### [Goal of the exercise]
Could you copy out every line of the data where the word "игра" occurs?

### [Dataset excerpts]
[Start of Attachment]
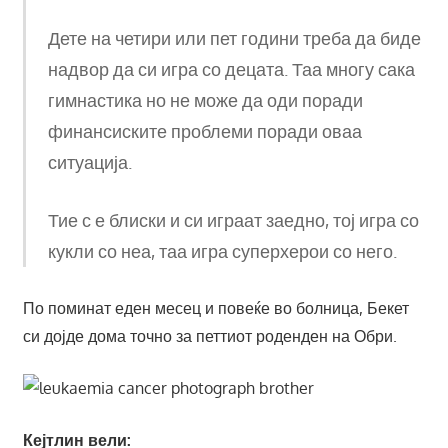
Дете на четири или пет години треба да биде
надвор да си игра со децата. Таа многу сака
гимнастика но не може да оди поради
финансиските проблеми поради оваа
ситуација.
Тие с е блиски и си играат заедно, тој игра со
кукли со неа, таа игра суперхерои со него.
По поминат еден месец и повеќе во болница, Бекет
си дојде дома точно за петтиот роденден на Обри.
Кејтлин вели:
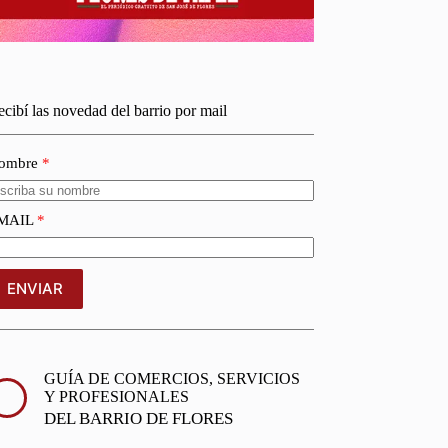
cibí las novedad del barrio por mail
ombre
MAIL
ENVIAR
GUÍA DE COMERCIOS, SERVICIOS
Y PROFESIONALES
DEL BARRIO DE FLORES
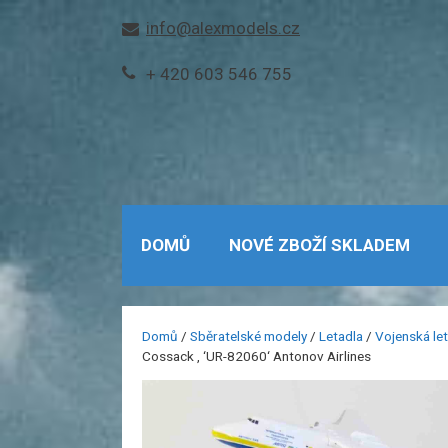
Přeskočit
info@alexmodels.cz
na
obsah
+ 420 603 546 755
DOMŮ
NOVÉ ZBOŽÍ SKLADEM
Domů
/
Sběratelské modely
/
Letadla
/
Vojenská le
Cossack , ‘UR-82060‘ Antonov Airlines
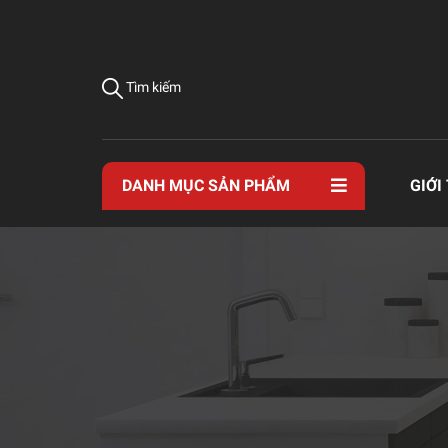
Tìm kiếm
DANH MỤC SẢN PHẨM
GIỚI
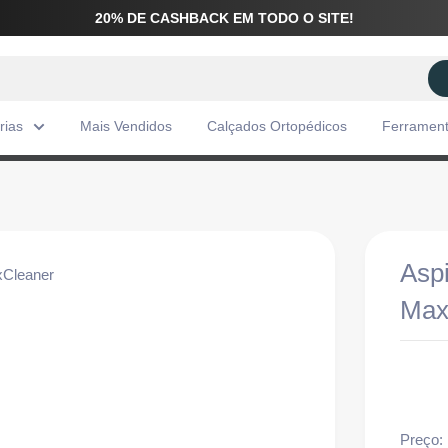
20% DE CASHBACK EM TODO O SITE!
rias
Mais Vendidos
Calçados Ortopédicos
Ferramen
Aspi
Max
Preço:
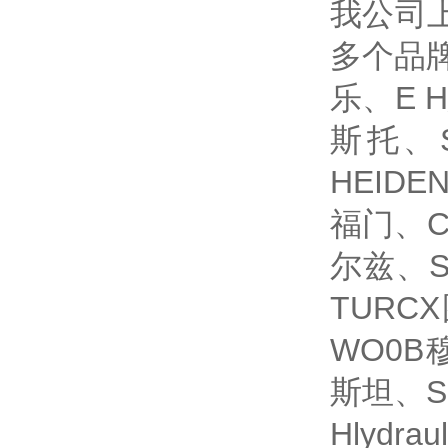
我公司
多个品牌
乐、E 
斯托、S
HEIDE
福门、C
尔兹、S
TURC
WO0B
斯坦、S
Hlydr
[End of Attachment]
### [Written answer]
надвор да си игра со децата. Таа многу сака
Тие с е блиски и си играат заедно, тој игра со
кукли со неа, таа игра суперхерои со него.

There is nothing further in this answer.